**Records for this task**:
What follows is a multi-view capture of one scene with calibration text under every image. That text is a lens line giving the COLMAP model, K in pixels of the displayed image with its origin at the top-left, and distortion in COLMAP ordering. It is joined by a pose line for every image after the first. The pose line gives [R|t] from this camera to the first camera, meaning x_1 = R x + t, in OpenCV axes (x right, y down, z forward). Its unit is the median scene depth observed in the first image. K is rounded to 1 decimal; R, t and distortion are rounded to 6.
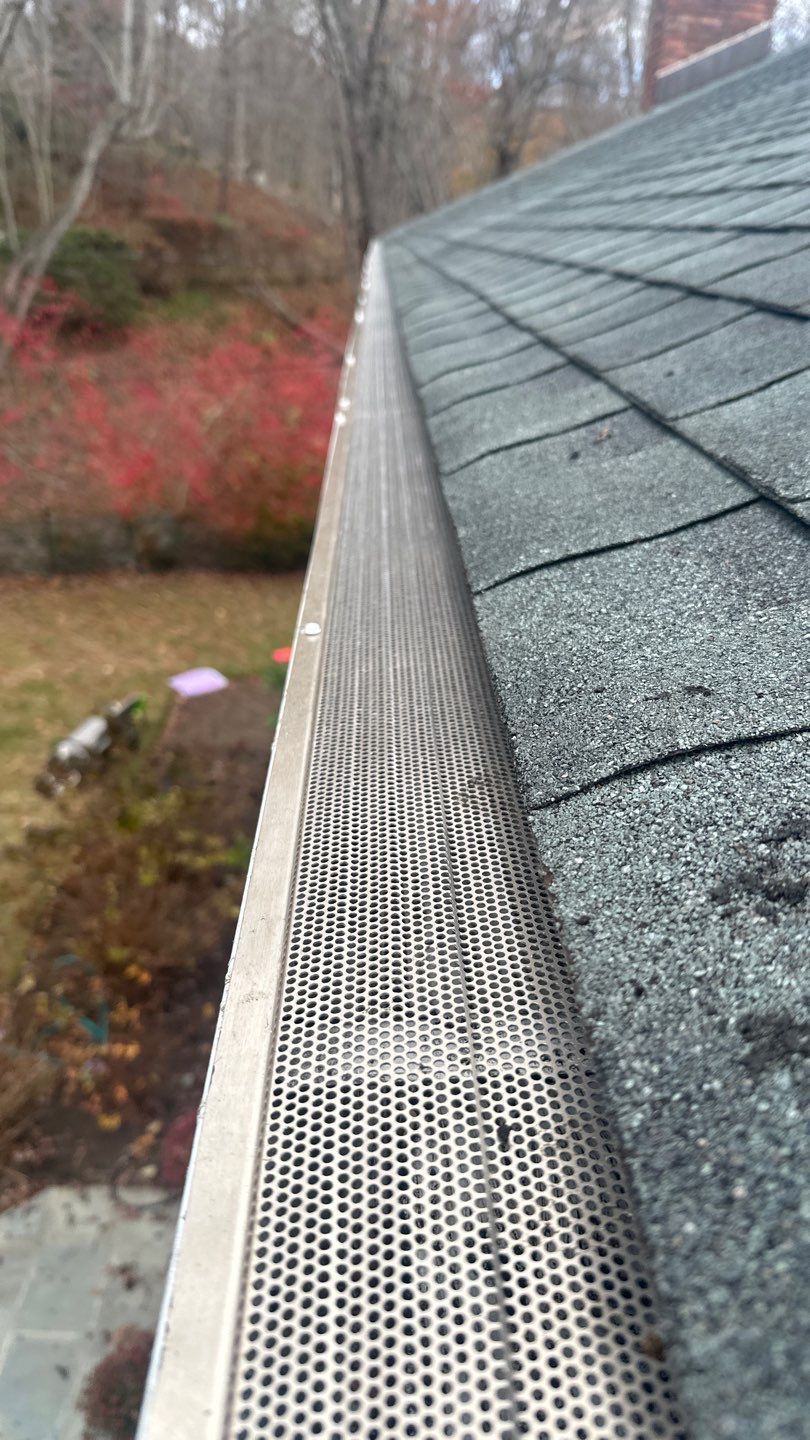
lens RADIAL K [[1060.1, 0, 398.0], [0, 1060.1, 717.2], [0, 0, 1]] dist [0.082020, -0.181701]
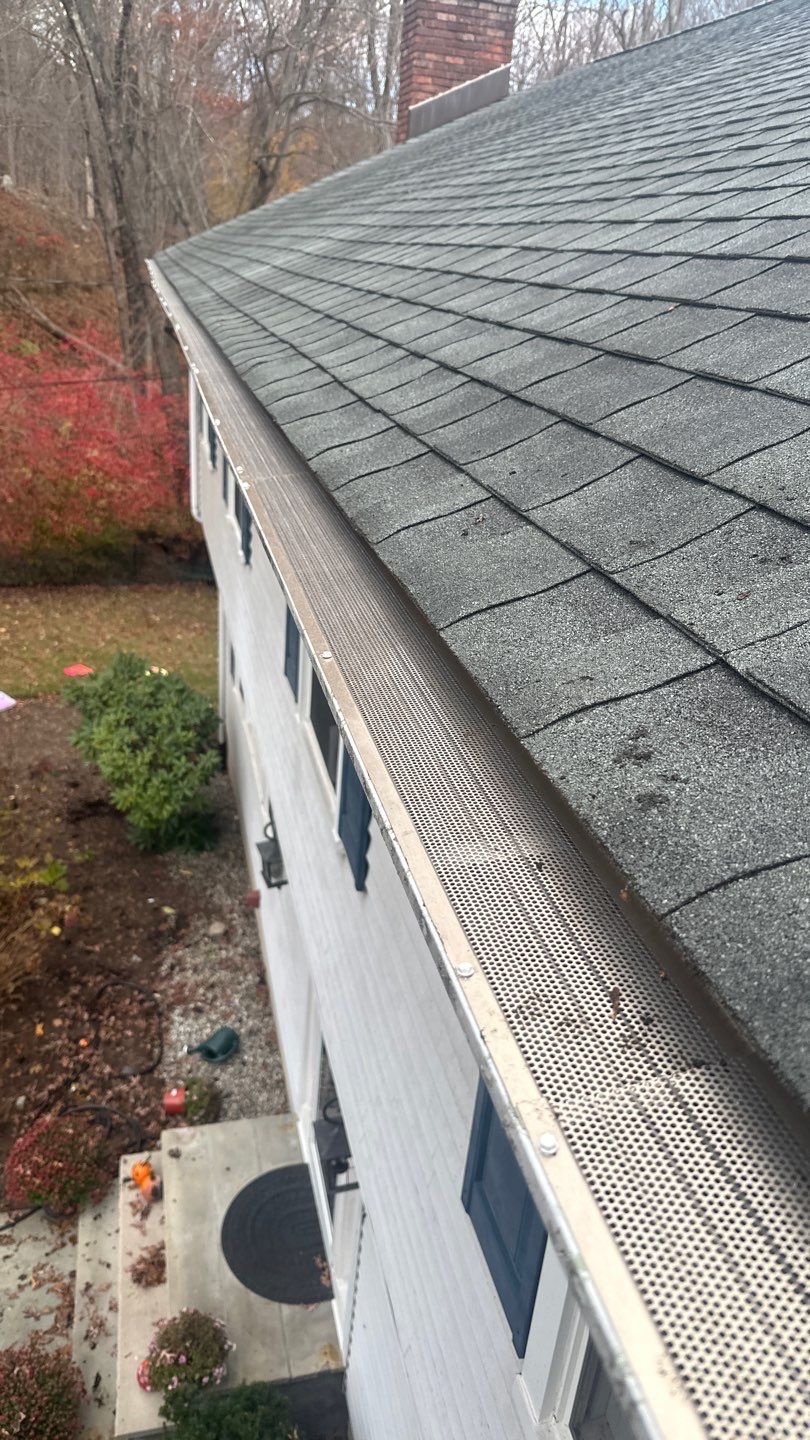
lens RADIAL K [[1048.1, 0, 429.1], [0, 1048.1, 725.2], [0, 0, 1]] dist [0.100939, -0.170600]
pose [[0.970829, -0.069167, 0.229581, -0.342399], [0.067724, 0.997603, 0.014169, 0.011750], [-0.230011, 0.001792, 0.973186, -0.641291]]
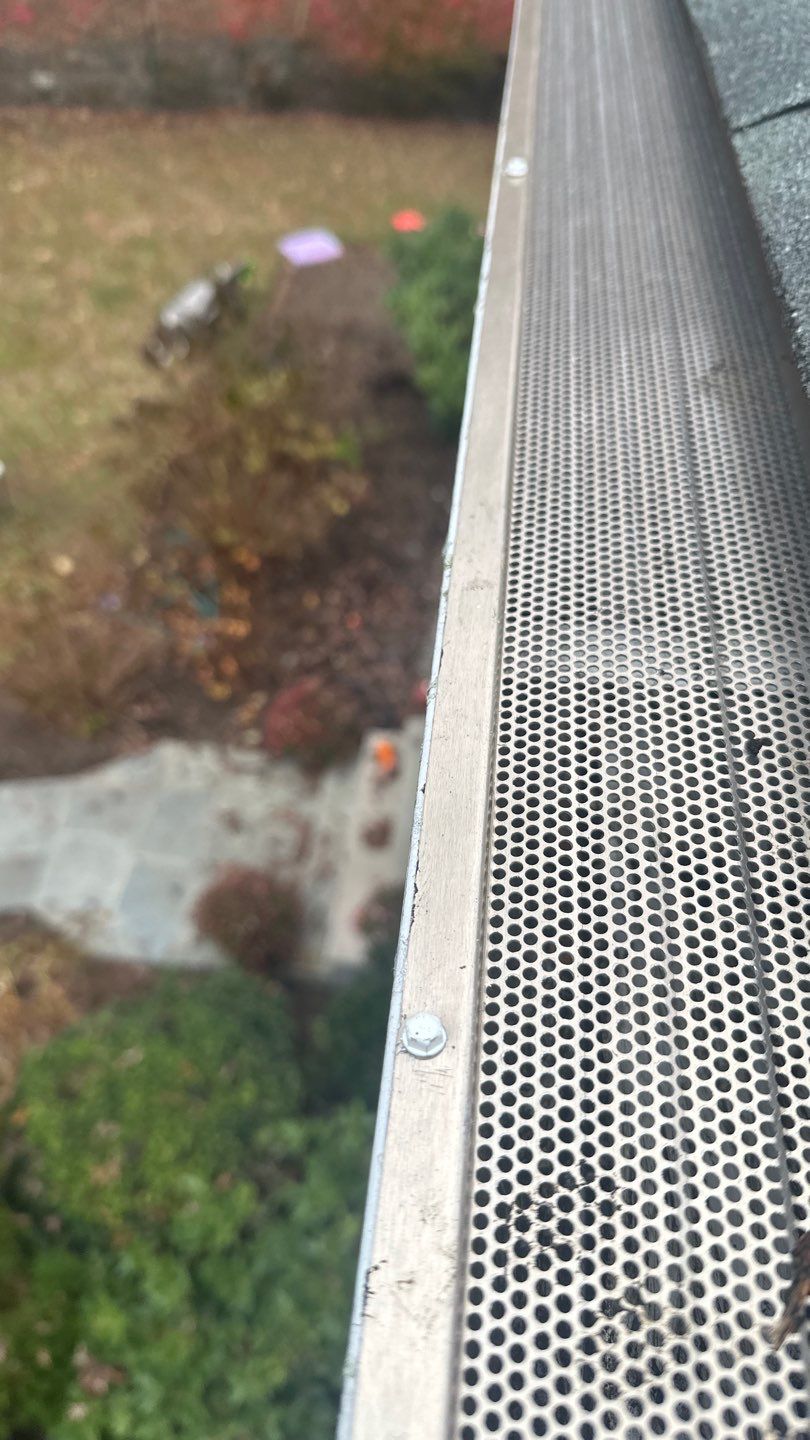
lens RADIAL K [[1082.4, 0, 368.8], [0, 1082.4, 721.1], [0, 0, 1]] dist [0.058217, -0.103648]
pose [[0.989450, 0.106439, -0.098278, -0.074799], [-0.063868, 0.929385, 0.363544, 0.018537], [0.130034, -0.353432, 0.926378, 0.031860]]
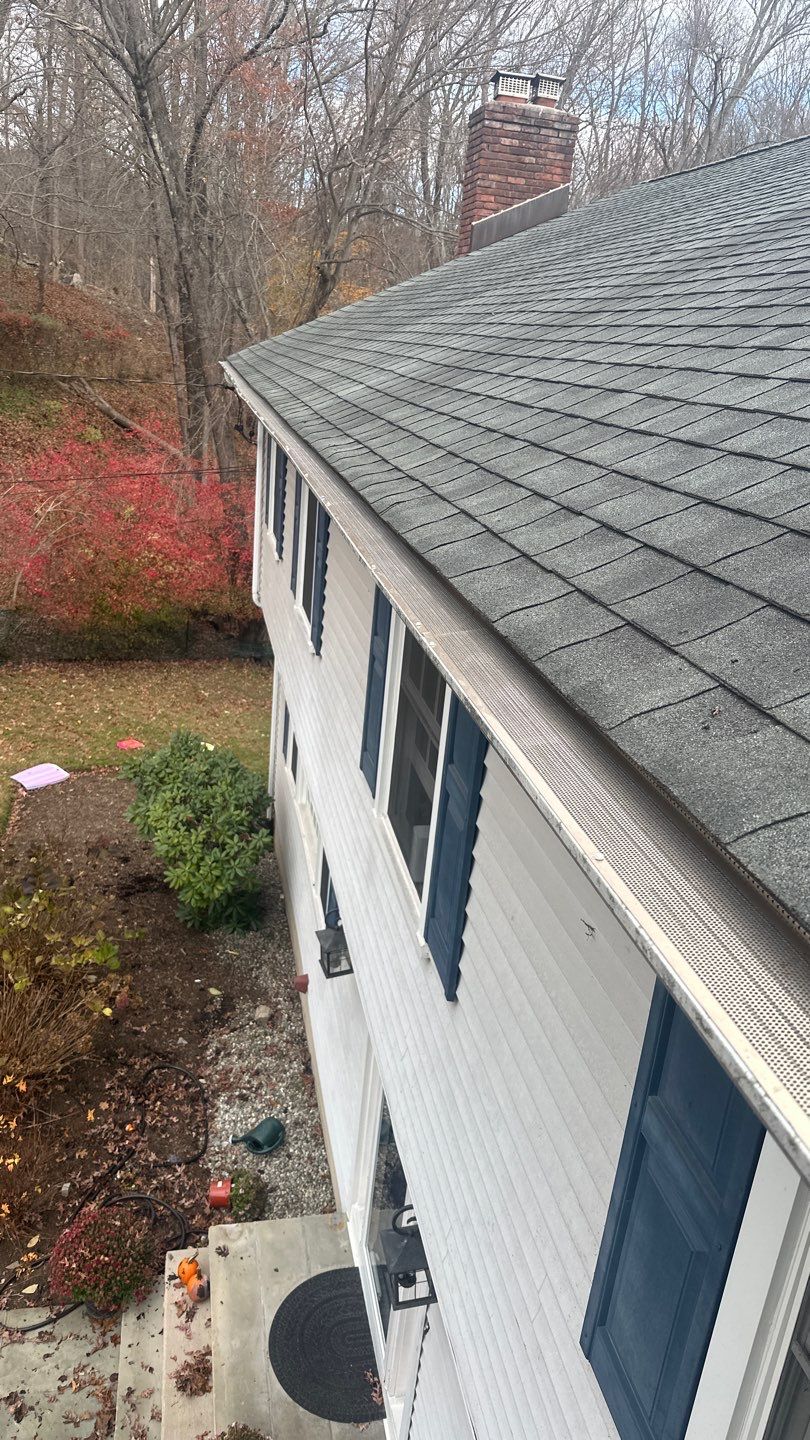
lens RADIAL K [[1051.2, 0, 402.4], [0, 1051.2, 695.1], [0, 0, 1]] dist [0.064674, -0.085766]
pose [[0.981251, -0.029614, 0.190447, -0.794941], [0.045675, 0.995707, -0.080506, -0.248255], [-0.187245, 0.087695, 0.978391, -0.661018]]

**Required work**: Could you reproduce all of the data above with "calibration" swapped for "camera", leaving everything else unchanged and omitting the pictures?

**Your response**:
What follows is a multi-view capture of one scene with camera text under every image. That text is a lens line giving the COLMAP model, K in pixels of the displayed image with its origin at the top-left, and distortion in COLMAP ordering. It is joined by a pose line for every image after the first. The pose line gives [R|t] from this camera to the first camera, meaning x_1 = R x + t, in OpenCV axes (x right, y down, z forward). Its unit is the median scene depth observed in the first image. K is rounded to 1 decimal; R, t and distortion are rounded to 6.
lens RADIAL K [[1060.1, 0, 398.0], [0, 1060.1, 717.2], [0, 0, 1]] dist [0.082020, -0.181701]
lens RADIAL K [[1048.1, 0, 429.1], [0, 1048.1, 725.2], [0, 0, 1]] dist [0.100939, -0.170600]
pose [[0.970829, -0.069167, 0.229581, -0.342399], [0.067724, 0.997603, 0.014169, 0.011750], [-0.230011, 0.001792, 0.973186, -0.641291]]
lens RADIAL K [[1082.4, 0, 368.8], [0, 1082.4, 721.1], [0, 0, 1]] dist [0.058217, -0.103648]
pose [[0.989450, 0.106439, -0.098278, -0.074799], [-0.063868, 0.929385, 0.363544, 0.018537], [0.130034, -0.353432, 0.926378, 0.031860]]
lens RADIAL K [[1051.2, 0, 402.4], [0, 1051.2, 695.1], [0, 0, 1]] dist [0.064674, -0.085766]
pose [[0.981251, -0.029614, 0.190447, -0.794941], [0.045675, 0.995707, -0.080506, -0.248255], [-0.187245, 0.087695, 0.978391, -0.661018]]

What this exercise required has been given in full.